[Stored items]
• • • • •

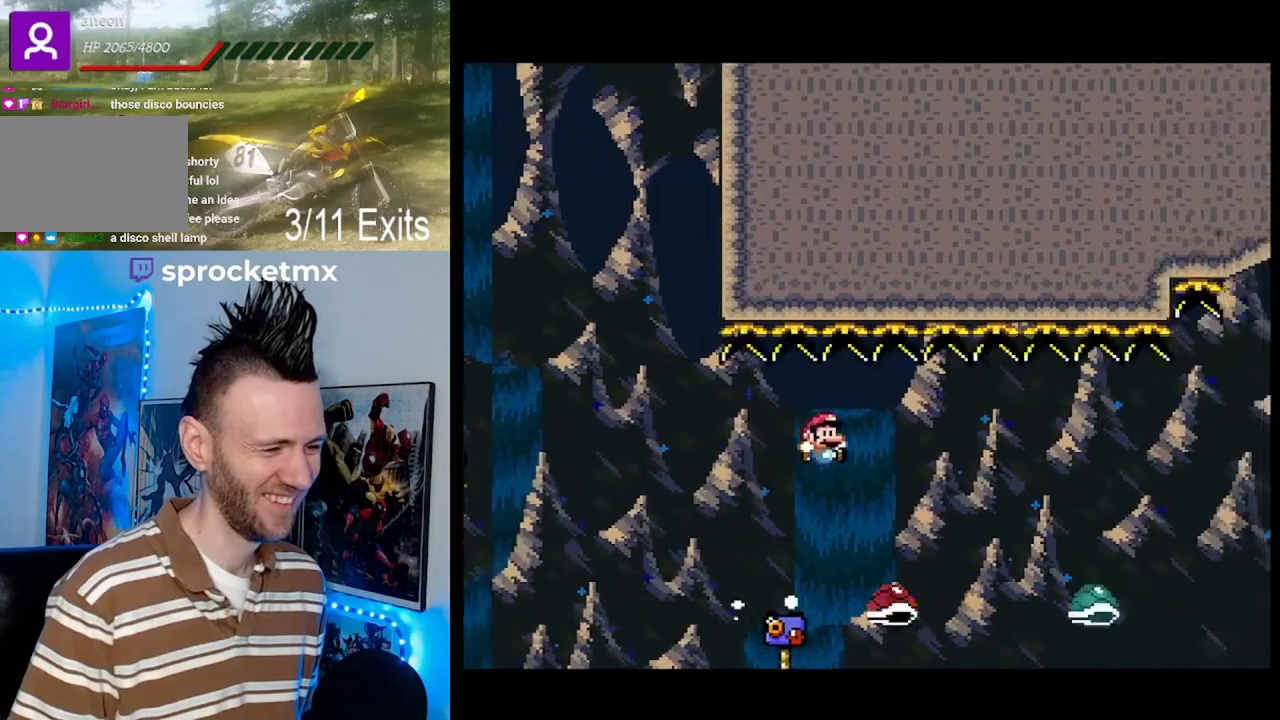
{"buttons": ["Y", "DPAD_RIGHT"], "events": [[100, "DPAD_LEFT", "down"], [100, "DPAD_RIGHT", "up"], [200, "DPAD_LEFT", "up"], [233, "DPAD_RIGHT", "down"], [233, "DPAD_UP", "up"], [467, "B", "up"]]}
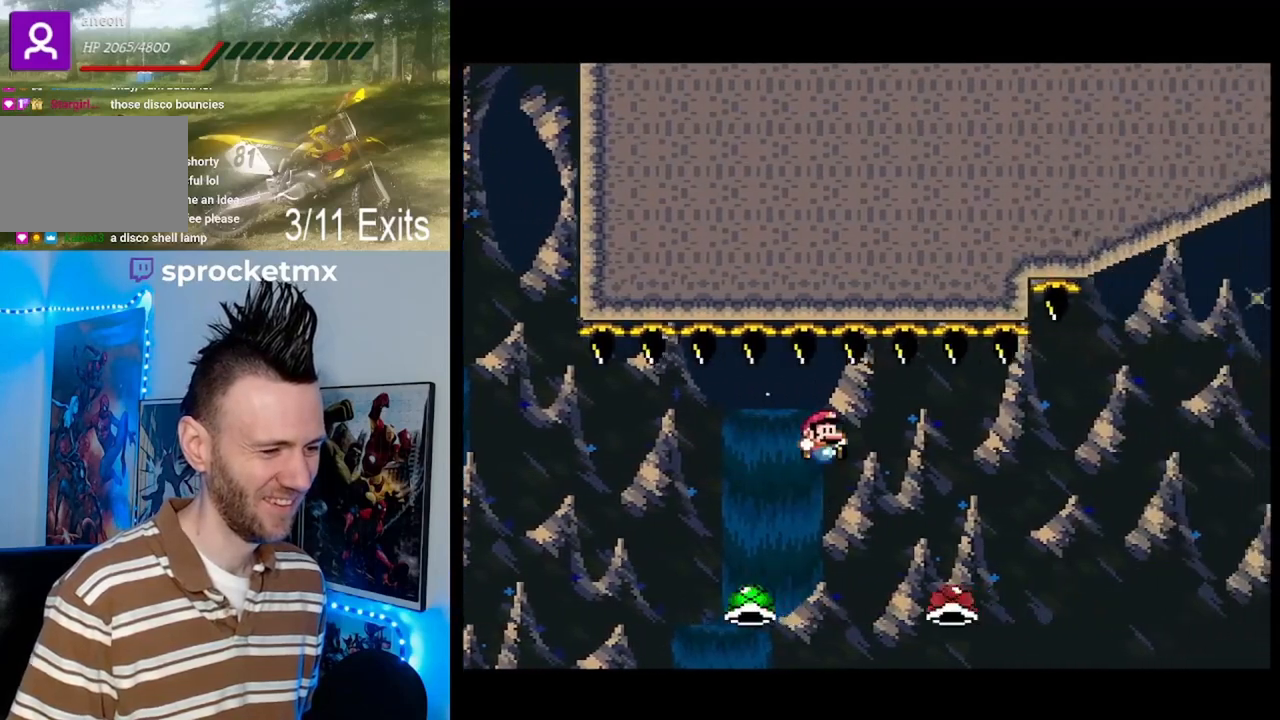
{"buttons": ["B", "Y", "DPAD_RIGHT"], "events": [[167, "B", "down"], [233, "DPAD_LEFT", "down"], [233, "DPAD_RIGHT", "up"], [367, "DPAD_LEFT", "up"], [400, "DPAD_RIGHT", "down"]]}
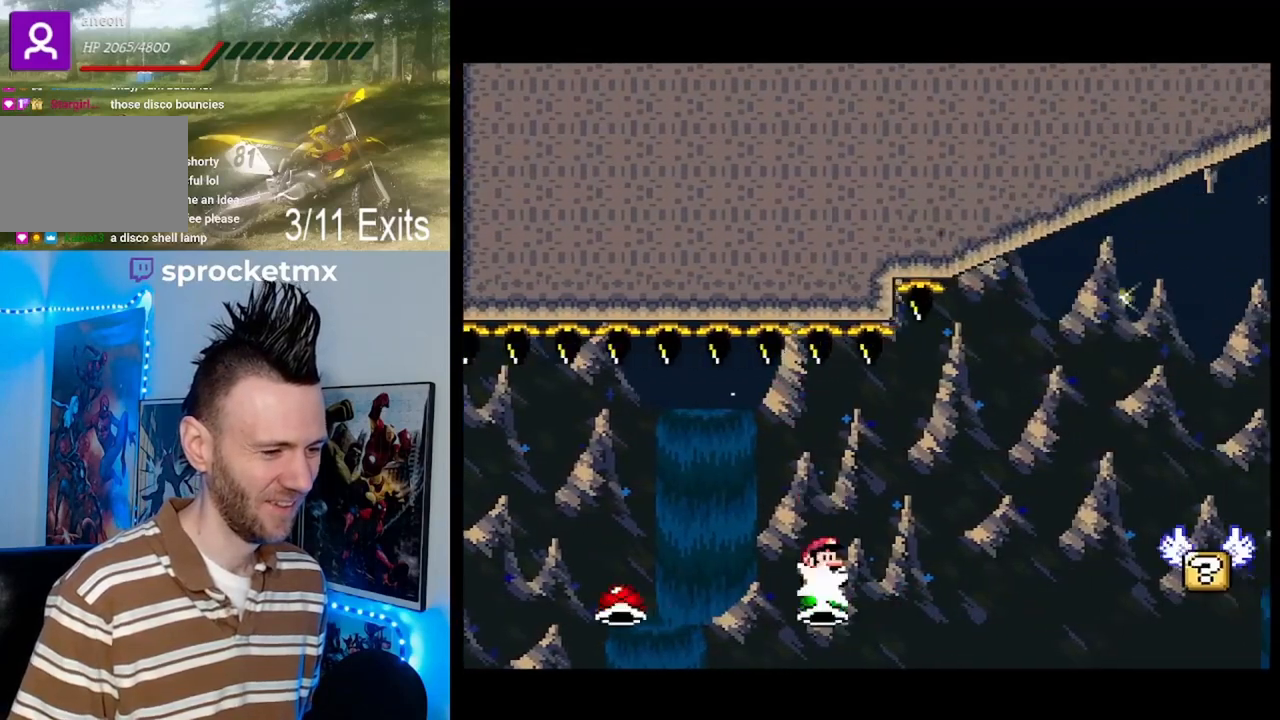
{"buttons": ["B", "Y", "DPAD_RIGHT"], "events": [[133, "B", "up"], [300, "B", "down"]]}
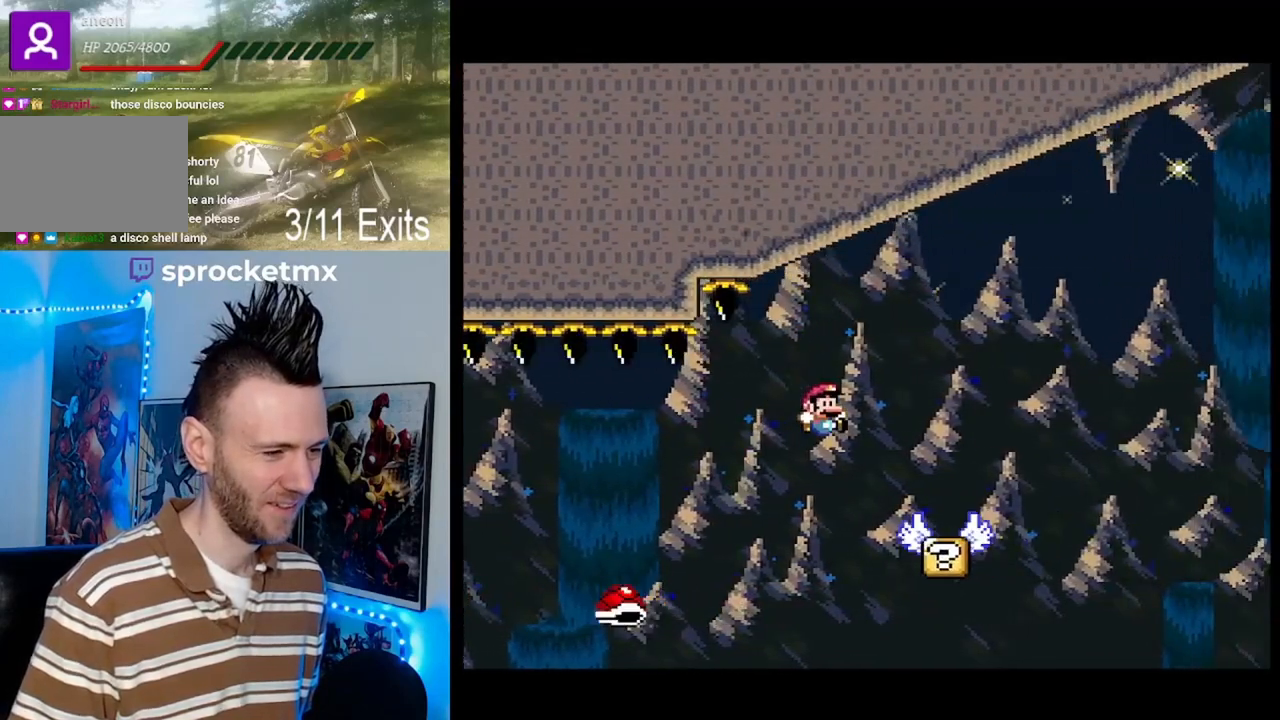
{"buttons": ["B", "Y", "DPAD_RIGHT"], "events": [[33, "B", "up"], [33, "DPAD_LEFT", "down"], [33, "DPAD_RIGHT", "up"], [133, "DPAD_LEFT", "up"], [133, "DPAD_RIGHT", "down"], [367, "B", "down"]]}
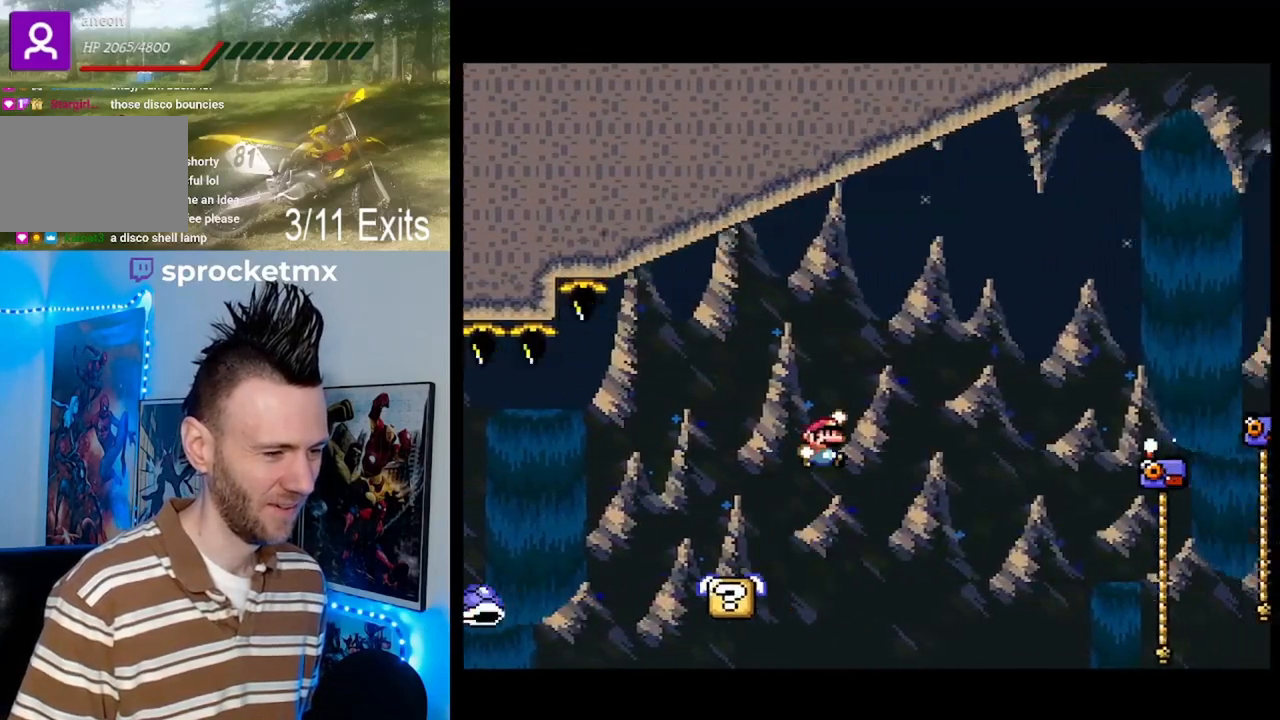
{"buttons": ["B", "Y", "DPAD_UP", "DPAD_RIGHT"], "events": [[467, "DPAD_UP", "down"]]}
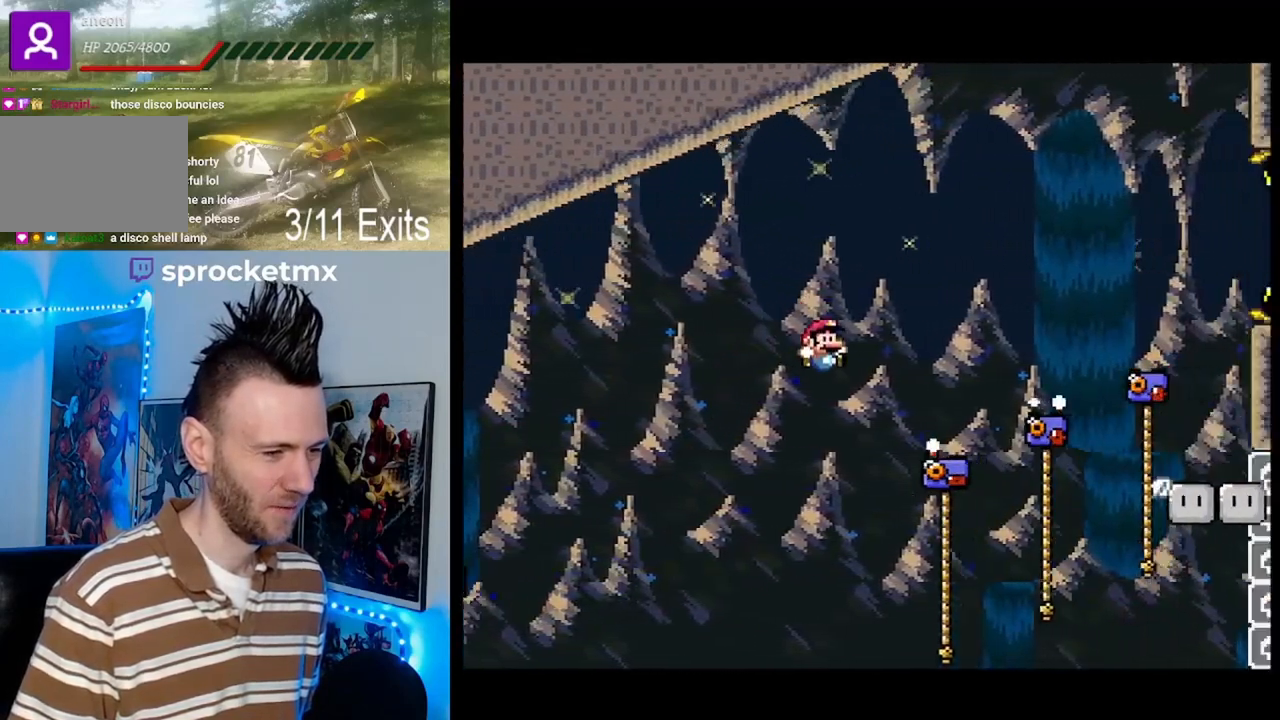
{"buttons": ["B", "Y"], "events": [[133, "B", "up"], [233, "DPAD_RIGHT", "up"], [267, "DPAD_LEFT", "down"], [300, "B", "down"], [333, "DPAD_UP", "up"], [433, "DPAD_LEFT", "up"]]}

• • • • •

» Exercise aim
Set every record down exactly, omitting pictures.

» Written response
{"buttons": ["Y", "DPAD_RIGHT"], "events": [[100, "DPAD_LEFT", "down"], [100, "DPAD_RIGHT", "up"], [200, "DPAD_LEFT", "up"], [233, "DPAD_RIGHT", "down"], [233, "DPAD_UP", "up"], [467, "B", "up"]]}
{"buttons": ["B", "Y", "DPAD_RIGHT"], "events": [[167, "B", "down"], [233, "DPAD_LEFT", "down"], [233, "DPAD_RIGHT", "up"], [367, "DPAD_LEFT", "up"], [400, "DPAD_RIGHT", "down"]]}
{"buttons": ["B", "Y", "DPAD_RIGHT"], "events": [[133, "B", "up"], [300, "B", "down"]]}
{"buttons": ["B", "Y", "DPAD_RIGHT"], "events": [[33, "B", "up"], [33, "DPAD_LEFT", "down"], [33, "DPAD_RIGHT", "up"], [133, "DPAD_LEFT", "up"], [133, "DPAD_RIGHT", "down"], [367, "B", "down"]]}
{"buttons": ["B", "Y", "DPAD_UP", "DPAD_RIGHT"], "events": [[467, "DPAD_UP", "down"]]}
{"buttons": ["B", "Y"], "events": [[133, "B", "up"], [233, "DPAD_RIGHT", "up"], [267, "DPAD_LEFT", "down"], [300, "B", "down"], [333, "DPAD_UP", "up"], [433, "DPAD_LEFT", "up"]]}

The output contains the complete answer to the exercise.